Blöd nur, dass sich russische Truppen auf ukrainisches Staatsgebiet verirrt haben. War bestimmt nicht so gemeint. Aber Etienne schreibt in seinem Jahresbericht im Juni, dass es da „Spannungen“ zwischen den beiden Ländern geben soll. Eine „Krise“, Genaueres will er nicht wissen. Also Jang sollte das mal mit seinem Freund Sergej klären. So ein Krieg mit Kriegsverbrechen, das wäre ja ganz schlecht für Etiennes Geschäft mit seinen russischen Freunden.

Zielstrebig ins verdiente Sommerloch

Jang und Etienne sind einzigartig. Alles, was nach ihnen kam, sind nur billige Kopien. Auch die „Revue“ verliert langsam den Überblick bei Ministerinnen, die gefühlt im Wochentakt vereidigt werden. Gott sei Dank haben sie beim zielstrebigen Hochglanzmagazin aber ein Cover für alle Fälle.

Die Schlagzeile ist kurz, knackig und nicht zu aussagekräftig. Da kann man wenig falsch machen. Nur blöd halt, wenn den Lesern und Leserinnen das auffällt. Und so austauschbar sind die Ministerinnen gar nicht. Die zielstrebige Taina zum Beispiel hat sogar Humor. Und Paulette Lenert ist anscheinend nicht so zielstrebig wie ihre Kabinettskolleginnen, laut „Revue“ ist sie eher „Fair und sozial“. Klar, mit „zielstrebig“ hätte sich Paulette zu sehr festgelegt für ihren Geschmack. Man weiß ja nicht, was kommt.
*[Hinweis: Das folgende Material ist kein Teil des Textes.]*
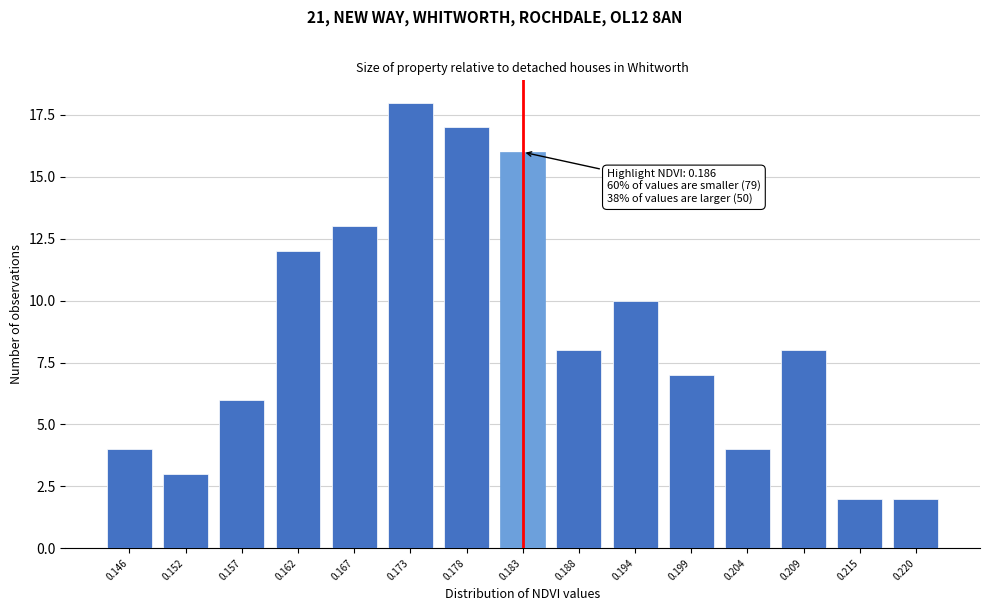

Reading left to right, extract all data points from this chart.

0.146=4	0.152=3	0.157=6	0.162=12	0.167=13	0.173=18	0.178=17	0.183=16	0.188=8	0.194=10	0.199=7	0.204=4	0.209=8	0.215=2	0.220=2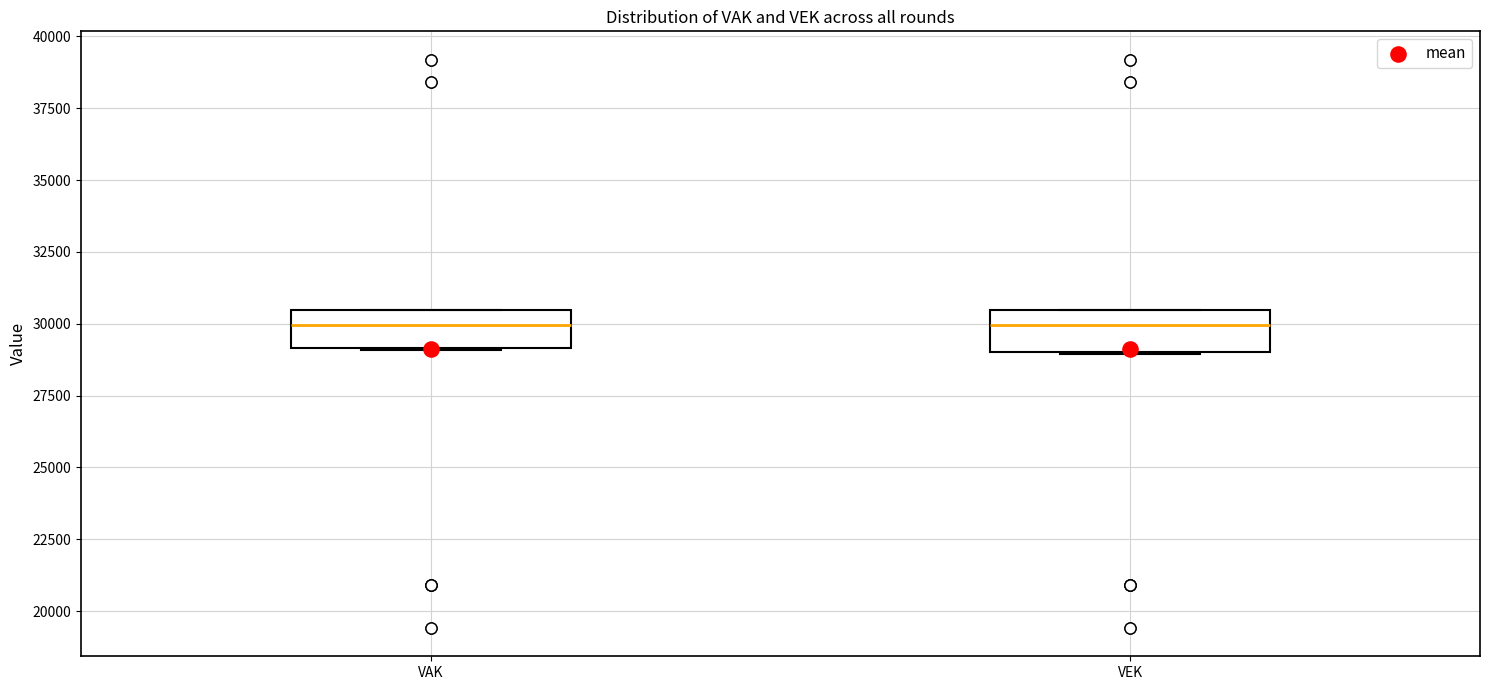

Reading left to right, transcribe this box plot: for each box, give where its median line is, the range the box spans, and where its two whiskers end, as read against the y-axis. The values are not printed on the chart, so give them approximately, as read against the axis.

VAK: median 30000, box 29000 to 30500, whiskers 29000 to 30500
VEK: median 30000, box 29000 to 30500, whiskers 29000 to 30500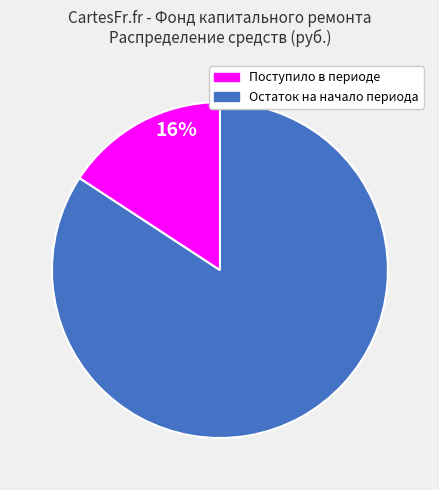

To the nearest percent, what is the average slice percentage?

50%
Wir beglückwünschen Sie hiermit, dass Sie den politischen Endspurt vor den Ferien endlich geschafft haben. Und damit geht es auch für uns zielstrebig ins wohlverdiente politische Sommerloch. Aber nicht vergessen: Wenn Ihnen die heimische Politik zu sehr fehlen sollte, dann einfach mal den Deutschlandfunk einschalten. Ein Außenminister auf Lebenszeit kennt nämlich keine Ferien.